Monday, Jul. 01, 1940

Liberal Conservative

As I REMEMBER HIM--THE BIOGRAPHY OF R. S.--Hans Zinsser--Little, Brown ($2.75).

It is clear that "R. S." and his old friend Hans Zinsser (Rats, Lice and History--TIME, Feb. 11, 1935) are one and the same man. Thanks to this adroit device, Dr. Zinsser eats, has and hands out whatever cake he pleases. As R. S. he shoots off his mouth to his heart's content.

As Biographer Zinsser, he gives R. S.

brakes and a steering wheel. In the end, treating himself to an autobiographer's rarest pleasure, he describes his own peaceful death.

R. S. was a doctor, but As I Remember Him is not another doctor book. Zinsser is interested in R. S. as "a noticeably average representative of that educated middle class . . . nostalgically conservative, yet trying hard to fall in with the spirit of the times. . . ." By writing his life and, still more, his opinions, he hoped to give an image of a class, a generation and an age, "more or less as Henry Adams wrote about himself." The result is an ingratiating hodgepodge of reminiscence, ironic sentiment, anecdote, medical history, opinionation, earnest philosophy. As such the book is an excellent portrait of an aging, humane, liberal conservative.

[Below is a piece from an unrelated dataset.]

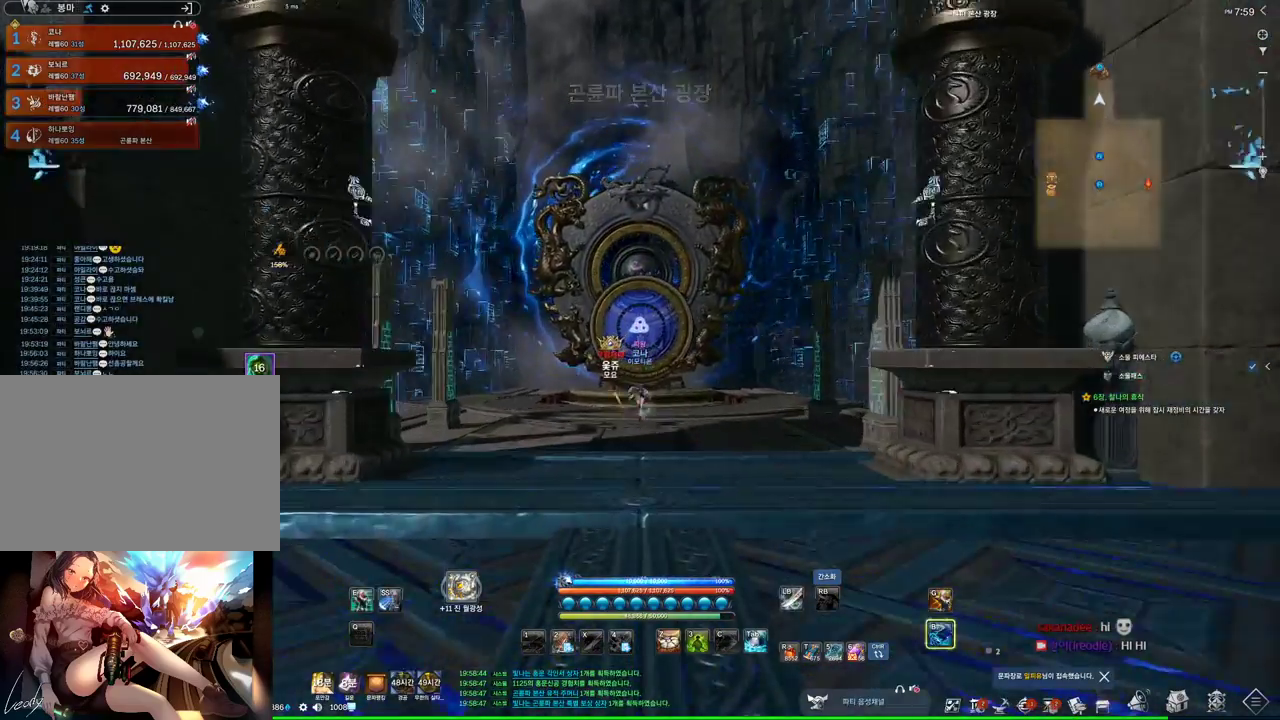
{"keys": ["w"], "mouse": [], "events": []}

When he studied at Columbia University, R. S. expected to become a writer.

But one day he hit an anthropologist on the ear with a snowball. Later, feeling guilty, he took a course with him. The professor opened to him the world of science and, though he continued to write sonnets, he worked in that world from then on.

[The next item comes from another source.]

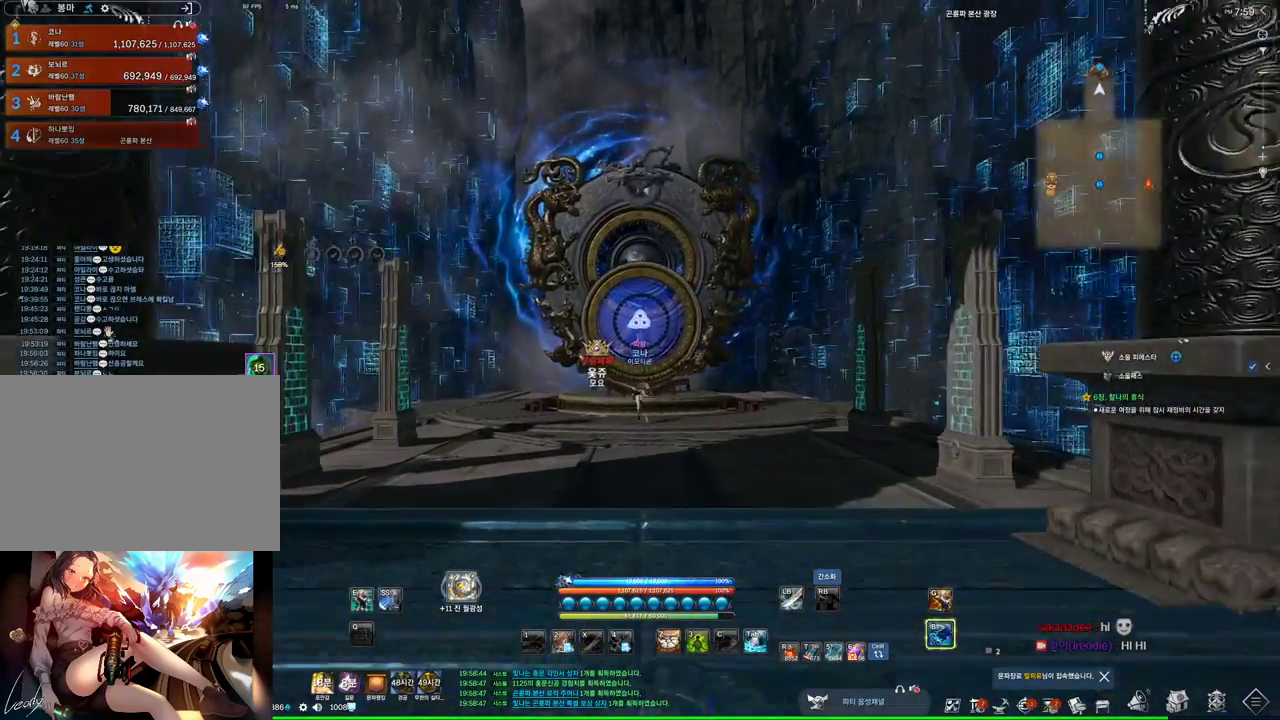
{"keys": ["w"], "mouse": [], "events": []}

To his early romantic experiences R. S.

devotes two shyly ironic chapters. Once, in shocked compassion, he gave a prostitute $15 to take the night off from her dreadful trade. In no time at all she turned up at the same bar with another man. As a young doctor his thoroughness drove patients out of their wits and his office. It was a relief when at last he got to laboratory work, where he wanted to be and spent most of his life.

"Medicine," as the blurb sings, "has taken R. S. to the four corners of the earth": to Serbia (typhoid epidemic), France (World War I), Russia (famine and cholera), Mexico, China. In Serbia he met a Bishop who entertained himself each morning by taking shots at an old rabbit on the hillside. He wouldn't let R. S. shoot; he was afraid R. S. might hit the rabbit. On the boat to Mexico he made friends with Hart Crane, "a generous, warmhearted person, obviously drinking hard because of intense unhappiness." R. S. loved liquor, France, poetry, music, ribald talk, the division of his life between teaching and research, and the sound of his own voice. He profoundly admired Herbert Hoover for his relief work--"It is too bad he became only a President later on." He bitterly despised Soviet Russia: ". . . The governing mob cared little in those days about a hundred thousand lives more or less . . .

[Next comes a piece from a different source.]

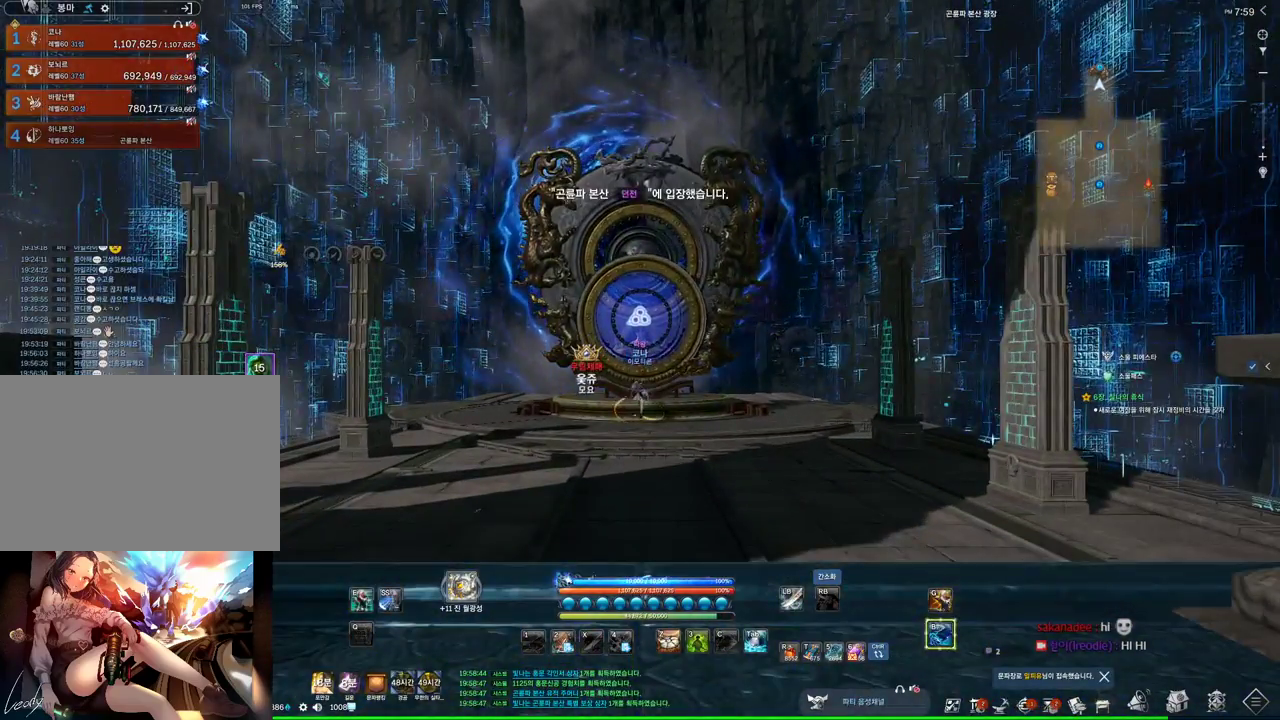
{"keys": ["w"], "mouse": [], "events": []}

if only they could attain the noble ideals of Marxian theory." Of his two years in World War I he never cared to talk; the thought of the far greater sufferings of others always shamed him.

Best anecdote: Absentminded, R. S. leaves, under a hotel bed, in a self-addressed paper bag, a dead syphilitic baby.

In his preface Hans Zinsser takes heart in a remark of Sainte-Beuve's: "Nothing is so painful to me as the disdain with which one often treats writers of the second rank, as if there were room only for those of the first." Considering the number and excellence of the second rank, As I Remember Him may belong, rather, to the third. But for any book half as abundant and a tenth as likable, there is room and welcome.